What the task asks –
Each line of the data below from the one holding "This policy was adopted on: 11/02/2021" to the one holding "www.pjm.com 5 PJM©2015", inclusive, is to be reproduced exactly; no other line belongs in the answer.

Given records –
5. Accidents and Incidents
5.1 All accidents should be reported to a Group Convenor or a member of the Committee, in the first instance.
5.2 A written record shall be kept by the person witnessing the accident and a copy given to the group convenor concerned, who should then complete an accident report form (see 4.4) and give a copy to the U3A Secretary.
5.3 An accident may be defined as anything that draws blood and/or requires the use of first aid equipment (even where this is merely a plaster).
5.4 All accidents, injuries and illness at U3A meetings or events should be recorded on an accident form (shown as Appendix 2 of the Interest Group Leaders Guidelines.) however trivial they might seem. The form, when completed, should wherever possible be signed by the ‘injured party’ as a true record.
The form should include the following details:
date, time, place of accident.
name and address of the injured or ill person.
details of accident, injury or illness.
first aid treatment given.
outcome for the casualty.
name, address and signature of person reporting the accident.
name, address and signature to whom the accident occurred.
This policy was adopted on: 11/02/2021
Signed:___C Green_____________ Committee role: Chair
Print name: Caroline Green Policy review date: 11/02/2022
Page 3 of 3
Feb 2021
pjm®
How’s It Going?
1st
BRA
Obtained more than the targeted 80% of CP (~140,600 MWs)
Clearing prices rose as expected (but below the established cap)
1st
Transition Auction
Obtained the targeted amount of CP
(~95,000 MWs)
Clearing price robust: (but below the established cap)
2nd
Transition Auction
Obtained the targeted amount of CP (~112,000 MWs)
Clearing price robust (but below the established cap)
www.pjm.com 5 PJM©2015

==

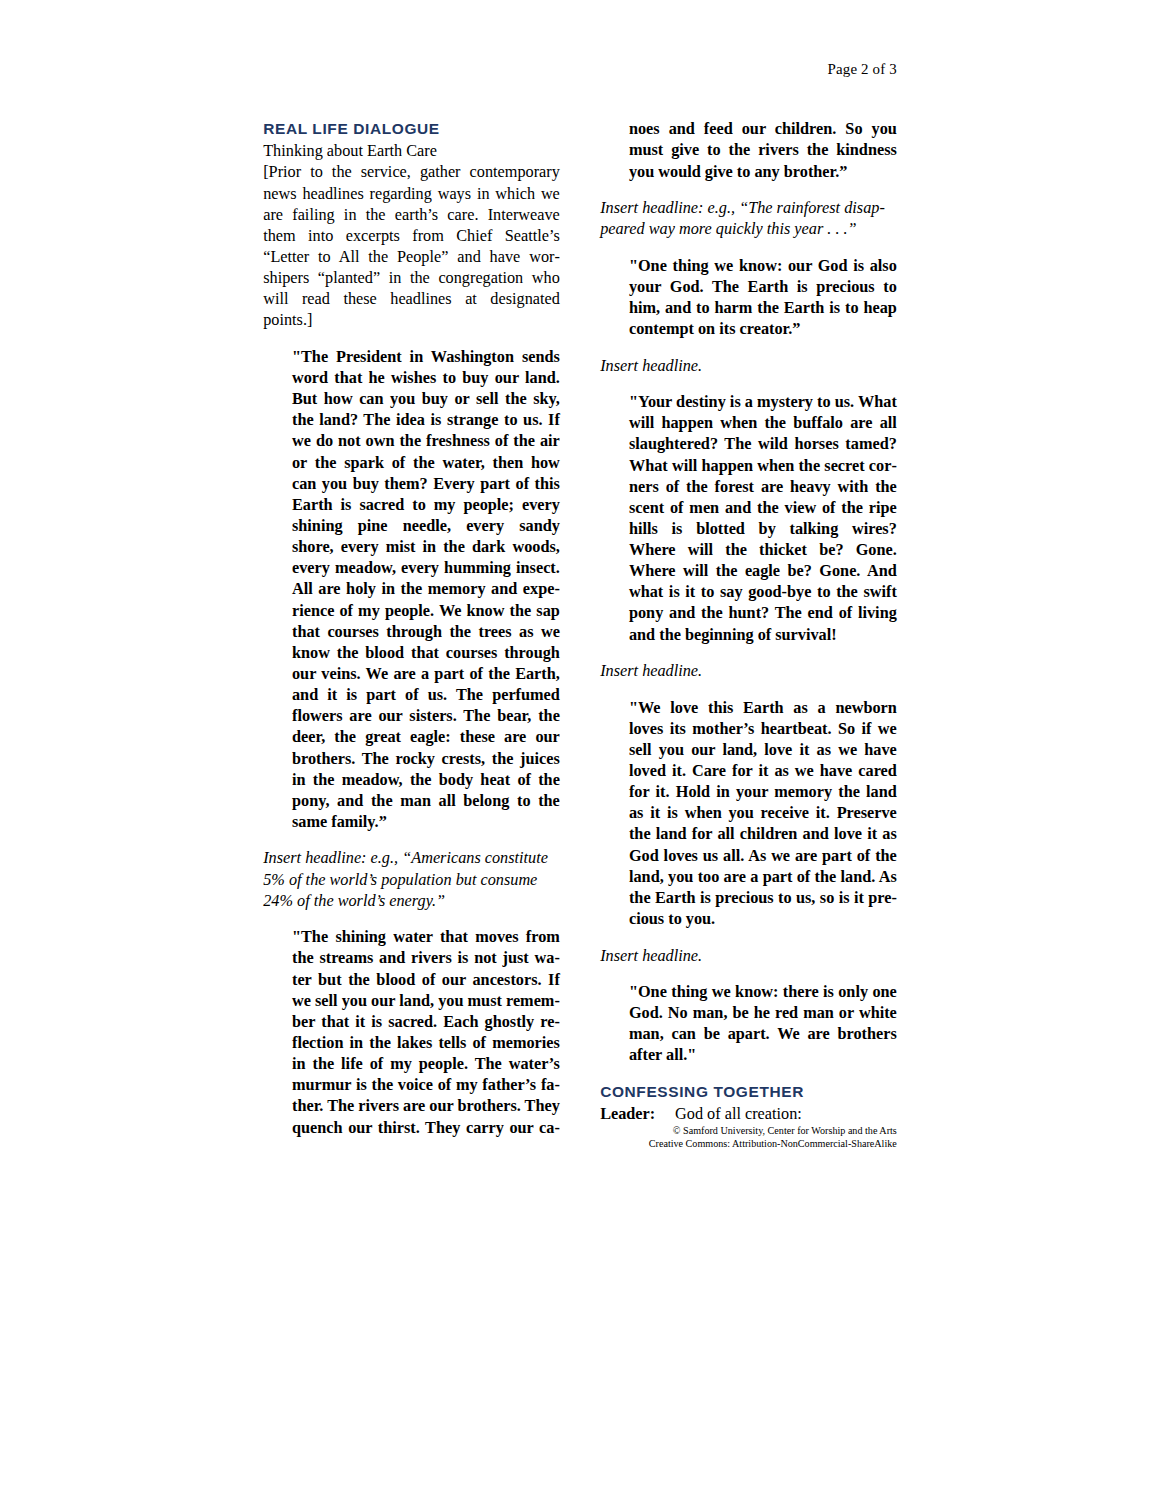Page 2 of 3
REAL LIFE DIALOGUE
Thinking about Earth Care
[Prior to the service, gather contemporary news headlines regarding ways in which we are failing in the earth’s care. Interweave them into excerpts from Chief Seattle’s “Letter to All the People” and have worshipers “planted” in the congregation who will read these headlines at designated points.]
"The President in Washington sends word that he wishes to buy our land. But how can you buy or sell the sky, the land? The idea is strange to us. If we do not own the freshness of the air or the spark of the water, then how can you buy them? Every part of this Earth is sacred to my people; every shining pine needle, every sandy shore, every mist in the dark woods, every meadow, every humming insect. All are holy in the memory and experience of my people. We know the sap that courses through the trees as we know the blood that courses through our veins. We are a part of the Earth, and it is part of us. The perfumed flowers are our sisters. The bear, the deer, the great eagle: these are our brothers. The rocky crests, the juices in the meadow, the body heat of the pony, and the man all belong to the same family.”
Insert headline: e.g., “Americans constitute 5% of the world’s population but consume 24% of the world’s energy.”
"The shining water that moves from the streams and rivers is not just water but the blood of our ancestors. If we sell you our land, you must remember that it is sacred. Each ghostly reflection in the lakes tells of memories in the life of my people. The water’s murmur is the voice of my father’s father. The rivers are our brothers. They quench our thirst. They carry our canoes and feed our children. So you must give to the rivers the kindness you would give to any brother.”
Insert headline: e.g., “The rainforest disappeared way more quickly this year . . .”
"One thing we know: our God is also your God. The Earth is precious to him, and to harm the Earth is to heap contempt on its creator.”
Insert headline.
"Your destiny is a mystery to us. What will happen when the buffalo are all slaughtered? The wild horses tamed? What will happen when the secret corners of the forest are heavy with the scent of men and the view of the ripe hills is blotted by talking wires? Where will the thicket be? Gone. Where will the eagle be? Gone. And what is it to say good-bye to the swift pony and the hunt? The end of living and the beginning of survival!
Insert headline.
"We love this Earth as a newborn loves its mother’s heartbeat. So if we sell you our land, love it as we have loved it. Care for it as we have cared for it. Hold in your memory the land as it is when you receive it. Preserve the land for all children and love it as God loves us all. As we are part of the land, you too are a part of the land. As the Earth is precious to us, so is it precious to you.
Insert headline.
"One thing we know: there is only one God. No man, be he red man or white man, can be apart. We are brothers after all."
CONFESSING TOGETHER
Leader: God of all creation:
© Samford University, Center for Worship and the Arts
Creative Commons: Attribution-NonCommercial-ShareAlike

==

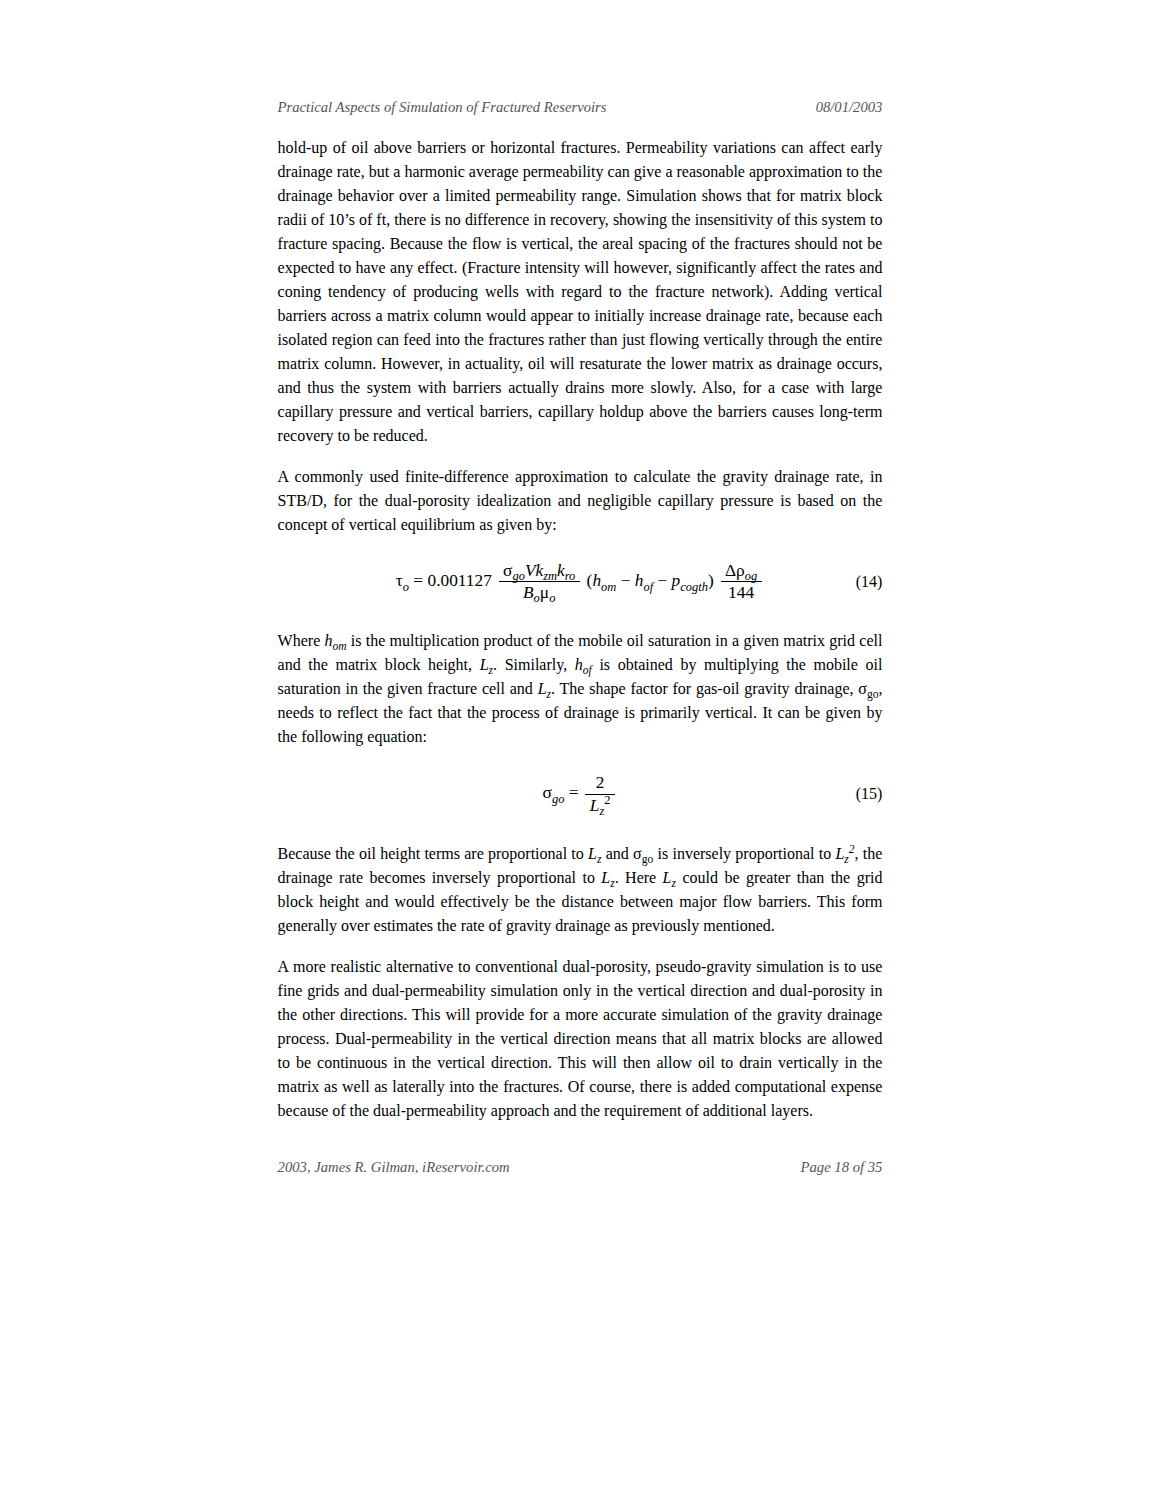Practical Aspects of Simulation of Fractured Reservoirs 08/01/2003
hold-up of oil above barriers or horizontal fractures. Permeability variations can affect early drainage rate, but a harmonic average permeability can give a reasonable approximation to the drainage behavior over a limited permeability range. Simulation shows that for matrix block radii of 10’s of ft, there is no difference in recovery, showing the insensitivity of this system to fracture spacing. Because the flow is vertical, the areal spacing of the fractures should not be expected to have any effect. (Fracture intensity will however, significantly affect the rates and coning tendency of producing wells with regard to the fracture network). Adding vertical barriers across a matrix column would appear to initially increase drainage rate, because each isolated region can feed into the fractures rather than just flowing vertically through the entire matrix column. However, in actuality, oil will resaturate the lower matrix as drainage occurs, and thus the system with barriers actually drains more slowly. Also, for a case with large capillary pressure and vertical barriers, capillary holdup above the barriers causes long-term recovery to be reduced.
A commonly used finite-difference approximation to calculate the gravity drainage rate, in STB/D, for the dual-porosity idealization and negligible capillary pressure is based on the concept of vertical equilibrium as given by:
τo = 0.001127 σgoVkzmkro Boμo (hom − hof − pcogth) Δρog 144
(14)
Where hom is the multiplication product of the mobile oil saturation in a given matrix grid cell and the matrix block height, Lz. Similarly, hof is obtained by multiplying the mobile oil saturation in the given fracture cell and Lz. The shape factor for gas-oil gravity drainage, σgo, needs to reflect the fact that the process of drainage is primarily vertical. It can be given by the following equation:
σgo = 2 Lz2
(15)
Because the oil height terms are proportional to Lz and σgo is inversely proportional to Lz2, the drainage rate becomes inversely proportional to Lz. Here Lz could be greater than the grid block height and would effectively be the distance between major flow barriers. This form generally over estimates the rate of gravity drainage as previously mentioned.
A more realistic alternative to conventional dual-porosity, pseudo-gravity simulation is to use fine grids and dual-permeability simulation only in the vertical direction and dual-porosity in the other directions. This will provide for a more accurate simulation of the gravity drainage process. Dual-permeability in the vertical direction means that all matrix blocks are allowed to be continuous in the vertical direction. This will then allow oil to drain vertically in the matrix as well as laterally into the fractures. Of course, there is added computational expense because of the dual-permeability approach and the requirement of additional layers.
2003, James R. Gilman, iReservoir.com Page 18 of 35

Answer to this exercise –
This policy was adopted on: 11/02/2021
Signed:___C Green_____________ Committee role: Chair
Print name: Caroline Green Policy review date: 11/02/2022
Page 3 of 3
Feb 2021
pjm®
How’s It Going?
1st
BRA
Obtained more than the targeted 80% of CP (~140,600 MWs)
Clearing prices rose as expected (but below the established cap)
1st
Transition Auction
Obtained the targeted amount of CP
(~95,000 MWs)
Clearing price robust: (but below the established cap)
2nd
Transition Auction
Obtained the targeted amount of CP (~112,000 MWs)
Clearing price robust (but below the established cap)
www.pjm.com 5 PJM©2015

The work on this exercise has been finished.